# [TEXT PROVIDED]
Like Lesley, Opera North comes from Yorkshire – and, as she rehearsed the role with the company she began her career with 30 years ago, she remembered an old Yorkshire saying.
"'Spit on your hands and take a fresh hold'," she says. "That's a phrase my dad often used, and it's a phrase I had in my ear."
As she prepares to take to the Theatre Royal stage, Lesley is glad she took a fresh hold. La Voix Humaine comes to Nottingham as part of a Tuesday/Friday double bill with Purcell's Dido and Aeneas; during the week Opera North also presents Verdi's Otello and Mozart's La Clemenza di Tito.
The loss of Lesley's father helped inform the character. "She is in a very fragile state – and, boy ,was I," Lesley says. "From that point of view, my dad helped me, really. I was in a place that she is."
Beyond the emotion, La Vox Humaine is also a technically exhausting work for several reasons.
"First, the acoustic," Lesley says. "Every singer is anxious about that. In the case of this particular piece, I'm anxious on two levels."
There must be beautiful sound, but not too resonant that the words aren't clear. This is a play set to music. Playwright Cocteau's collaboration with Poulenc was close, and Poulenc had a meticulous respect for the words, setting almost every one in the piece.
"It's a very strong indication of how important these words are," she says. "Without that, this piece is meaningless."
But Lesley's not worried about that for several reasons. One, the Theatre Royal's excellent acoustics will help her deliver the lines as they must be delivered. She also hails director Aletta Collins as visionary, but also warm and nurturing. That vision comes through in the double-bill programming of her piece alongside Dido and Aeneas.
"She has connected the two pieces in the most extraordinary way," Lesley says.
Ideas established in one are explored in the other. Psychological breakdown, the theme of a woman abandoned – the pieces offer fascinating parallels that are hinted at in myriad ways. That creativity is one of the reasons Lesley's happy to be back in what she calls "the Opera North family" after three decades.
"When you join Opera North, even for a short time, it is like coming home to the most wonderful family. It is a great feeling to be wrapped up in this wonderful warm Northern blanket.
"It is the place where I started, the place that helped to grow me, if you like."
In the intervening decades since her last Opera North appearance, both singer and company have undergone some major changes. Lesley, of course, became a major crossover star, a singer committed to bringing more people to opera by branching out into popular music.
Meanwhile, the Leeds-based company has grown in size and stature.
"I sang with Opera North right at the beginning of my career," she says. "In that time the company has transformed itself from what was just a fledgling offshoot of English National Opera ... and now it's a completely independent and fabulous world-class company."

# [GIVEN DATA]

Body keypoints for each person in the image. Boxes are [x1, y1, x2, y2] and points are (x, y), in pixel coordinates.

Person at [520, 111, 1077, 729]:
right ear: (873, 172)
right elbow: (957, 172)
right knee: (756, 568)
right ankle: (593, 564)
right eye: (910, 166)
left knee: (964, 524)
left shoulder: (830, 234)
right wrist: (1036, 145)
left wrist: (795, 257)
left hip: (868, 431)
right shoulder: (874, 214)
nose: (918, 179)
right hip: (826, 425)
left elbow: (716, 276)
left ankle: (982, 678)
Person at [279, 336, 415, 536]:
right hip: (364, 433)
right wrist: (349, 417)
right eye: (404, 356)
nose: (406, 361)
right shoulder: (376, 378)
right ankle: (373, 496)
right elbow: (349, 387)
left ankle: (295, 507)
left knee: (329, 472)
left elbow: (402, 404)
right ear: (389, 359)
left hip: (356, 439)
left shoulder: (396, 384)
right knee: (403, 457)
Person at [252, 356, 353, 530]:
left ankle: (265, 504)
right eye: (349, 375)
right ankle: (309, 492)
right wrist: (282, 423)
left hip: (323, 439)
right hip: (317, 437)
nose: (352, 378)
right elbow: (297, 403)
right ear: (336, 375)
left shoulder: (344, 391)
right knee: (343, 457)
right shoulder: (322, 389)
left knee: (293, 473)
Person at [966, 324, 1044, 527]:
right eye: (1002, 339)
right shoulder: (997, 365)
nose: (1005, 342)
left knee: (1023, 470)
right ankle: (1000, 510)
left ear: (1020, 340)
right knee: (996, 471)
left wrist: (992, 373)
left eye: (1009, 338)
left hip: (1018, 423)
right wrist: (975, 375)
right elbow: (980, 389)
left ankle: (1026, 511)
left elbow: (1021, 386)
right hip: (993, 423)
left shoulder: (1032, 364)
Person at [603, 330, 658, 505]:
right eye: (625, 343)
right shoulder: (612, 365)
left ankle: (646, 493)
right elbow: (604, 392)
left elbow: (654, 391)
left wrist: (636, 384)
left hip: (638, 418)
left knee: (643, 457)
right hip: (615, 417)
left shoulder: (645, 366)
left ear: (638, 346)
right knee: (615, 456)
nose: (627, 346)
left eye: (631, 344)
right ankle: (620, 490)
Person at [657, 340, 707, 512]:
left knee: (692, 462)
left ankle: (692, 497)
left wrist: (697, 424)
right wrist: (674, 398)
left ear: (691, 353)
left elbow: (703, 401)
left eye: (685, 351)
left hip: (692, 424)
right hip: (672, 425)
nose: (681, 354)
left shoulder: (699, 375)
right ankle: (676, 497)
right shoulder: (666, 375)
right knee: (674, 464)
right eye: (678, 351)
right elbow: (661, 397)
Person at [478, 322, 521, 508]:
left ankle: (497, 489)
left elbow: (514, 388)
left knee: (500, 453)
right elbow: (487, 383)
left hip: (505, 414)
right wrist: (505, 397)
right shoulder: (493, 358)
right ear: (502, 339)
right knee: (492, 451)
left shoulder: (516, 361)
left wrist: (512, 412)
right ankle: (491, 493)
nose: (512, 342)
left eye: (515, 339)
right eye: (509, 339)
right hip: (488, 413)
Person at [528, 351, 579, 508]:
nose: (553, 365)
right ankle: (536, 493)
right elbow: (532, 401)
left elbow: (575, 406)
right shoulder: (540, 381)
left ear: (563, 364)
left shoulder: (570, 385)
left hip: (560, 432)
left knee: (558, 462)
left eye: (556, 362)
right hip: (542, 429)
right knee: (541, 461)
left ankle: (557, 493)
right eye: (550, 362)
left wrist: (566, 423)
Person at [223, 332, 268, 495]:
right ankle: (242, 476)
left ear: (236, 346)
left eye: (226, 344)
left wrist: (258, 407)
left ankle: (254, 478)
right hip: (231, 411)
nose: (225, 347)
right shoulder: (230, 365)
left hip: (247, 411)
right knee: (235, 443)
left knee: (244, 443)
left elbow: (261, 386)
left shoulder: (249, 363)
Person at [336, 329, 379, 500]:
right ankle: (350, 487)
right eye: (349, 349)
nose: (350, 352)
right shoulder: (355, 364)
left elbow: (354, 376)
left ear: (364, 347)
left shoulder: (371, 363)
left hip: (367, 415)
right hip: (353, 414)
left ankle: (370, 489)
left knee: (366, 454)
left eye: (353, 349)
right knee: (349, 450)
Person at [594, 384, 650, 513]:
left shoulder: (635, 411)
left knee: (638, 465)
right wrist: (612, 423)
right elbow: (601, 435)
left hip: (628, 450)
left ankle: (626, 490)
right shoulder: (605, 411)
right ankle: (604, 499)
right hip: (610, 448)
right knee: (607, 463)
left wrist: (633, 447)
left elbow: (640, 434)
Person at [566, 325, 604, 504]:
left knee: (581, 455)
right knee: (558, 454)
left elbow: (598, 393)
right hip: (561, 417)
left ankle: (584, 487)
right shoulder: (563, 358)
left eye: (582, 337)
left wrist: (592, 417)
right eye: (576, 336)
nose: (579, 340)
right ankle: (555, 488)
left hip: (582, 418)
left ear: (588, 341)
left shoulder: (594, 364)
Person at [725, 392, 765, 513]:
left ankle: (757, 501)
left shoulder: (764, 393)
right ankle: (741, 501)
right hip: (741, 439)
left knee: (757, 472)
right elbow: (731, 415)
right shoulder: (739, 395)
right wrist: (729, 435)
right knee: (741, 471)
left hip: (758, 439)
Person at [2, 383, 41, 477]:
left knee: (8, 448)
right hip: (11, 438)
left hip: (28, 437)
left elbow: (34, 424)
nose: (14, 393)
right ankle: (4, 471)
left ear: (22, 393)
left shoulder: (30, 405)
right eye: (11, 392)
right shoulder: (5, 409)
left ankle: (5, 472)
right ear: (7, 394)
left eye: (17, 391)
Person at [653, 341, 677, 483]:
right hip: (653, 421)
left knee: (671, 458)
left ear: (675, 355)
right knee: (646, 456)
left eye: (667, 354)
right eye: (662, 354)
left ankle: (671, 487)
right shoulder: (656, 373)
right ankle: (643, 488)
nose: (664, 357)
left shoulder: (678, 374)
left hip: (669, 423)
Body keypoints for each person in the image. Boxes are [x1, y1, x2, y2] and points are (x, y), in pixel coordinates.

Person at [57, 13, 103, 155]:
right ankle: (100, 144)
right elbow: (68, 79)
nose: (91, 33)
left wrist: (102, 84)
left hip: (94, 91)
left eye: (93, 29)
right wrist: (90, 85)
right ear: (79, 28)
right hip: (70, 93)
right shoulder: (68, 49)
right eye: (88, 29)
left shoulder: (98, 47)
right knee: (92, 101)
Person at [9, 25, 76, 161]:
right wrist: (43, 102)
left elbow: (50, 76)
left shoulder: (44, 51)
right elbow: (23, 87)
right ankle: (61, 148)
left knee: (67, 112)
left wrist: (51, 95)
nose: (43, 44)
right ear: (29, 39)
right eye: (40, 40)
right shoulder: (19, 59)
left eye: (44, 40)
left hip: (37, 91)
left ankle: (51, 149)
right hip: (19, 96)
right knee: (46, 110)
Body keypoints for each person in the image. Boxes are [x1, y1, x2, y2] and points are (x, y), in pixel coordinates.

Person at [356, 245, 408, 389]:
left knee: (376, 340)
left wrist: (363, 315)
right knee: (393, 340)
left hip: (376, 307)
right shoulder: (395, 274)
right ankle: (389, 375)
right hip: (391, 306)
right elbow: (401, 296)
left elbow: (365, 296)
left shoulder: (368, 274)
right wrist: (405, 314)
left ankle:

# [TASK OBJECTIVE]
Please reproduce the passage of the Opera North article between "But Lesley's not" and "after three decades.", inclusive. The records aren't needed for anything here.

# [WRITTEN ANSWER]
But Lesley's not worried about that for several reasons. One, the Theatre Royal's excellent acoustics will help her deliver the lines as they must be delivered. She also hails director Aletta Collins as visionary, but also warm and nurturing. That vision comes through in the double-bill programming of her piece alongside Dido and Aeneas.
"She has connected the two pieces in the most extraordinary way," Lesley says.
Ideas established in one are explored in the other. Psychological breakdown, the theme of a woman abandoned – the pieces offer fascinating parallels that are hinted at in myriad ways. That creativity is one of the reasons Lesley's happy to be back in what she calls "the Opera North family" after three decades.